Aspirer à l’absolu

 

Nous secrétons des pensées. Avec ces pensées, nous échafaudons des théories, nous adoptons des croyances, nous nous accrochons à des superstitions. Nous avons des préférences : on aime ceci, on n’aime pas cela. Notre vie se déroule dans ce dédale de pensées, de constructions mentales, de croyances, de superstitions, de préférences.

Si l’on n’y prend pas garde, cette activité mentale et psychique peut affecter notre liberté, modifier nos choix, réduire notre ouverture du cœur.

La vie, c’est la vie. La vie se suffit à elle-même.

En zazen, nous ne tenons pas compte de ce qui apparaît à notre conscience, que ce soient des pensées, des points de vue, des émotions, des attachements. Cela apparaît et disparaît de lui-même. Nous retournons alors à quelque chose de plus profond et d’éternel : l’existence pure.

Dans notre vie, nous sommes bombardés à chaque instant d’une masse d’informations plus ou moins vraies, nous sommes bouleversés par tout ce qui se passe autour de nous. C’est comme cela que nous en venons à mener notre vie en nous appuyant sur nos conceptions, nos théories, nos superstitions. Mais zazen se situe au-delà de nos fonctionnements habituels : seulement assis sans bouger devant ce qui apparaît et ce qui disparaît à la conscience.

C’est comme cela que nous renforçons notre élan vital, pas seulement l’énergie mais aussi l’aspiration, l’aspiration à l’infini, l’aspiration à l’absolu. Cela permet à la vie de couler librement, totalement, sans contraintes.

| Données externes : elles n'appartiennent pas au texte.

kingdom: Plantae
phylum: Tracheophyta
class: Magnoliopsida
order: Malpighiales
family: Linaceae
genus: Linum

Nous goûtons ainsi à l’existence pure, qui est toujours là mais que nous piétinons trop souvent par nos commentaires nourris des trois poisons : l’avidité, l’aversion et l’ignorance.

Pour cela, il suffit de se tenir droit, la tête sur les épaules, la nuque dans le prolongement du dos, et de laisser aller et venir toutes choses, sans intervenir.

En zazen, nous donnons la première place à ce qui est. Nous abandonnons momentanément nos commentaires, nos théories, nos attentes, nos peurs.

Cette expérience de zazen a le pouvoir de changer nos vies, pas à pas, aussi doit-elle être faite sans compromis, sans concessions, sans aménagements.